“Jerzy maluje dla każdego”
Dziś - 11 maja 2005 r. - przypada 50 rocznica śmierci artysty malarza Jerzego Kossaka – to trzecie pokolenie malującego słynnego rodu Kossaków. Jerzy Kossak był wyjątkowo związany z regionem. Jego matka z domu Kisielnicka pochodziła ze Stawisk. Sam malarz tak jak dwaj jego słynni przodkowie – ojciec Wojciech i dziadek Juliusz starał się uwiecznić historię swego narodu i ojczyzny dla pamięci przyszłych pokoleń.

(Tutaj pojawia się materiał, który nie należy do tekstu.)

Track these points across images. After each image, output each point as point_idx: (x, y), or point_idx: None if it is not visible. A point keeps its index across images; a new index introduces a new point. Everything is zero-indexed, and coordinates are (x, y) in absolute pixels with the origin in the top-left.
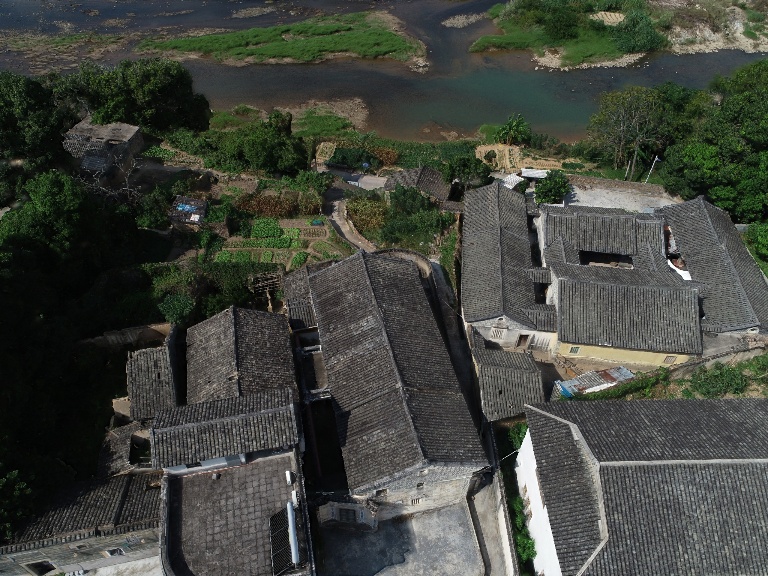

Natomiast drugie płótno świętuje w tym roku 70 lat swego powstania - namalowane w 1935 roku nosi tytuł: “Bateria lekkokonna Józefa Bema pod Ostrołęką”. Płótno powstałe w najlepszym okresie twórczości artysty. Tak pisze o jego walorach Kazimierz Olszański biograf rodziny - “Kompozycja pełna ruchu, życia i werwy bojowej, z prawidłowym manewrem zmiany pozycji baterii”. Obraz kupiony przez Ministerstwo Spraw Zagranicznych, miał być ofiarowany w r. 1938 węgierskiemu pułkowi artylerii konnej w Budapeszcie”.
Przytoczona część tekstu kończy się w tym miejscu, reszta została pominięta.